No one will employ you if you do not have some type of value you can add to the company.
Interestingly, even if you have a University degree, that still doesn’t mean jack shit if you don’t have something of value to add to a company. Your degree can and might get you the interview or even the job, but once you have it and you are seen as useless to the company, you are going to get kicked out!
So, the solution just like the problem is the individual. People need to stop feeling entitled and get equipped with a knowledge or a practical skill that people will exchange their money for.
Money only comes when you give someone something of value – This can be a product, a service/expertise or even your time . Its as simple as that.
It is as simple as that.
The same time used by internet fraudsters to look for targets, build false friendships with their preys and then scam them out of their money can be used to acquire a skill or knowledge that can be turned into a business or service.

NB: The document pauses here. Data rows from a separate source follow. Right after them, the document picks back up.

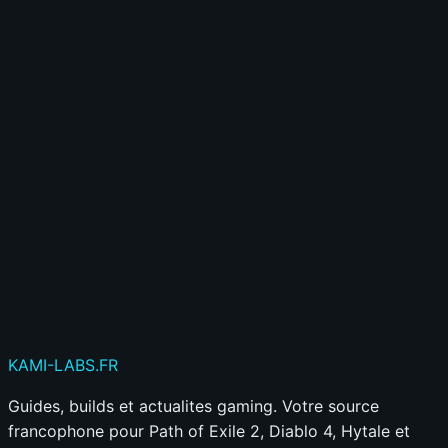
⭐
Gagne de l'XP et des badges
🎮
Accède à des fonctionnalités exclusives
Créer mon compte gratuitement
Déjà membre ?
Connecte-toi ici
Publier mon commentaire
Votre commentaire sera aussi partagé sur le
Discord
KAMI
-LABS
.FR
Guides, builds et actualites gaming. Votre source
francophone pour Path of Exile 2, Diablo 4, Hytale et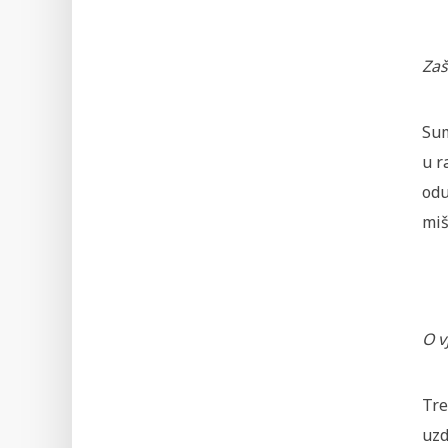
Zaš
Sum
u r
odu
miš
O v
Tre
uzd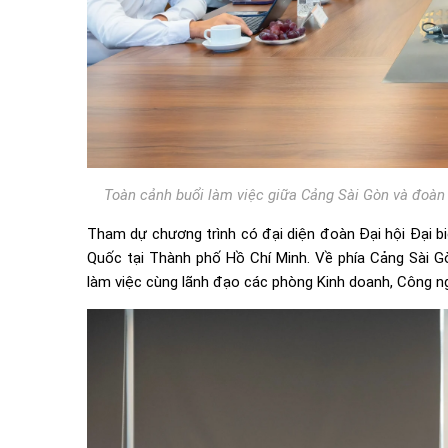
Toàn cảnh buổi làm việc giữa Cảng Sài Gòn và đoàn 
Tham dự chương trình có đại diện đoàn Đại hội Đại b
Quốc tại Thành phố Hồ Chí Minh. Về phía Cảng Sài G
làm việc cùng lãnh đạo các phòng Kinh doanh, Công ng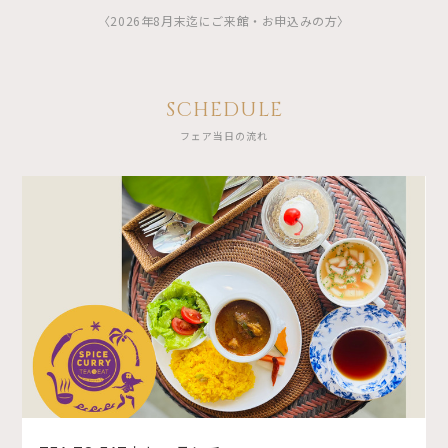
〈2026年8月末迄にご来館・お申込みの方〉
SCHEDULE
フェア当日の流れ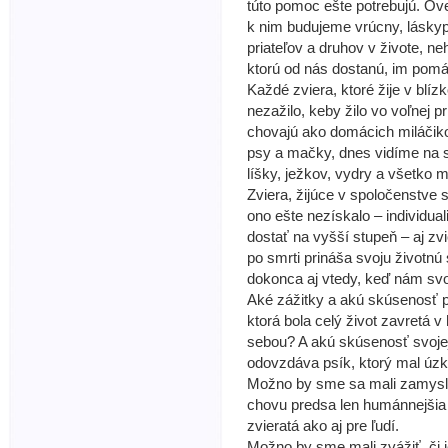
túto pomoc ešte potrebujú. Ov
k nim budujeme vrúcny, lásky
priateľov a druhov v živote, ne
ktorú od nás dostanú, im pomá
Každé zviera, ktoré žije v blíz
nezažilo, keby žilo vo voľnej p
chovajú ako domácich miláčiko
psy a mačky, dnes vidíme na s
líšky, ježkov, vydry a všetko m
Zviera, žijúce v spoločenstve
ono ešte nezískalo – individual
dostať na vyšší stupeň – aj zvi
po smrti prináša svoju život
dokonca aj vtedy, keď nám svoj
Aké zážitky a akú skúsenosť p
ktorá bola celý život zavretá 
sebou? A akú skúsenosť svojej 
odovzdáva psík, ktorý mal úz
Možno by sme sa mali zamysli
chovu predsa len humánnejšia 
zvieratá ako aj pre ľudí.
Možno by sme mali zvážiť, či 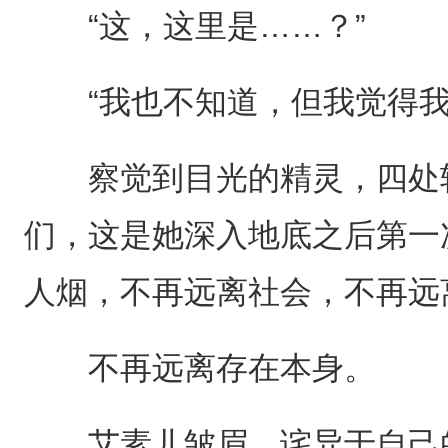
“这，这里是……？”
“我也不知道，但我觉得我
察觉到目光的精灵，四处转
们，这是她深入地底之后第一
人烟，不再远离社会，不再远
不再远离存在本身。
艾素儿皱眉，诧异于自己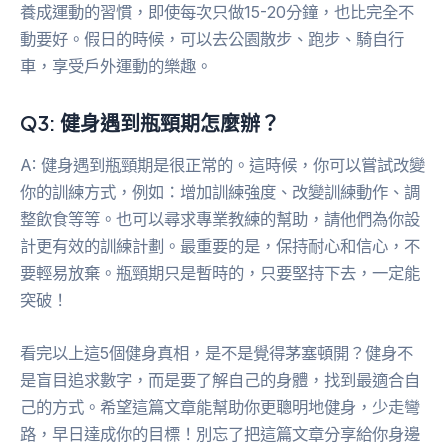
養成運動的習慣，即使每次只做15-20分鐘，也比完全不
動要好。假日的時候，可以去公園散步、跑步、騎自行
車，享受戶外運動的樂趣。
Q3: 健身遇到瓶頸期怎麼辦？
A: 健身遇到瓶頸期是很正常的。這時候，你可以嘗試改變
你的訓練方式，例如：增加訓練強度、改變訓練動作、調
整飲食等等。也可以尋求專業教練的幫助，請他們為你設
計更有效的訓練計劃。最重要的是，保持耐心和信心，不
要輕易放棄。瓶頸期只是暫時的，只要堅持下去，一定能
突破！
看完以上這5個健身真相，是不是覺得茅塞頓開？健身不
是盲目追求數字，而是要了解自己的身體，找到最適合自
己的方式。希望這篇文章能幫助你更聰明地健身，少走彎
路，早日達成你的目標！別忘了把這篇文章分享給你身邊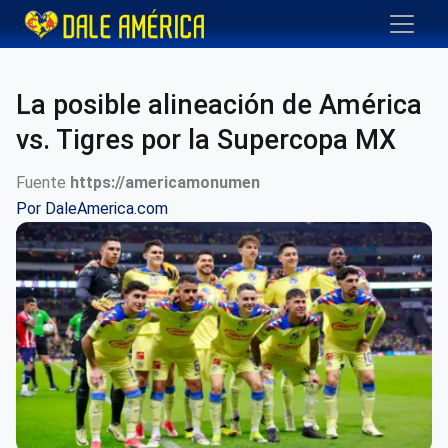
La posible alineación de América
vs. Tigres por la Supercopa MX
Fuente
https://americamonumen
Por
DaleAmerica.com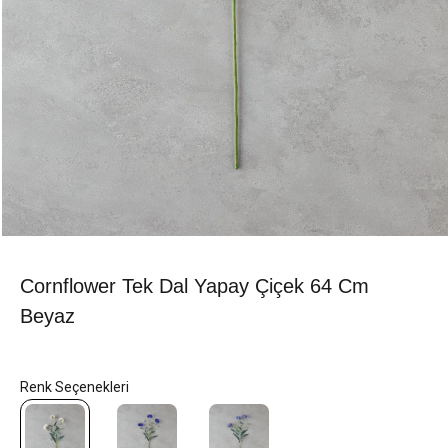
Cornflower Tek Dal Yapay Çiçek 64 Cm
Beyaz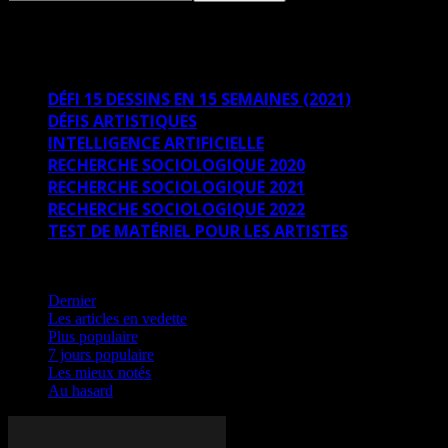
DÉFIS ARTISTIQUES
DÉFI 15 DESSINS EN 15 SEMAINES (2021)
DÉFIS ARTISTIQUES
INTELLIGENCE ARTIFICIELLE
RECHERCHE SOCIOLOGIQUE 2020
RECHERCHE SOCIOLOGIQUE 2021
RECHERCHE SOCIOLOGIQUE 2022
TEST DE MATÉRIEL POUR LES ARTISTES
Au hasard
Dernier
Les articles en vedette
Plus populaire
7 jours populaire
Les mieux notés
Au hasard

Lets face it, this isn’t rocket science.
Making money the legit way is hard, it takes time, patience, maybe even kissing some assess and working the long game and these things are what the person who decides to go into internet fraud has no time to face, so they go the “easy route” of internet fraud just to buy some Gucci, live a luxurious lifestyle and become social media famous.
The act of internet fraud needs to stop being seen as a “normal thing” and stop being glamorized by celebrities. Sure, the songs are catchy but the glamorization of these G boys, Yahoo Yahoo Boys and fraudsters makes the younger up-coming generation think it is cool or a normal thing to be involved in internet fraud when it is not. It also makes the legitimate business owners and hustlers feel as though their hardwork isn’t worth it when they see the riches accumulated by these guys in a very short period of time.
The funny thing about this is the fact most of these fraudsters never actually create companies or businesses that adds value to the society or creates a source of income for others. They spend their money in the clubs competing against one another, they buy expensive cars and jewelries, they tear down Gucci stores and more! It is legitimate business people who create business opportunities that creates jobs for others.
So you see, these fraud guys have no good to the society. They are doing more hard than good.
Like I said above, the solution is the individual and their personal decision to empower themselves with knowledge, information and skills that they can hold on to and turn into a source of income. I have been using my platform, skill and resources to add value to thousands of lives by empowering them with skills, knowledge and information that can be turned into a source of income. I just recently launched an online university where people can come get a practical digital skill for FREE.
This isn’t much some would say, but it is what I have and can do. I believe so much in not giving a man a fish but rather teaching him how to fish so he can go to the river anytime he wants and make a killing on his own terms.
You give a poor man a fish and you feed him for a day. You teach him to fish and you give him an occupation that will feed him for a lifetime.”
This is my personal solution and I believe regardless of the claims that most Nigerians make about not having good internet connection, they still spend enormous amount of time on social media doing un-productive things that adds no value to their lives. This time can be sued to learn a top digital skill and also how to monetize that skill.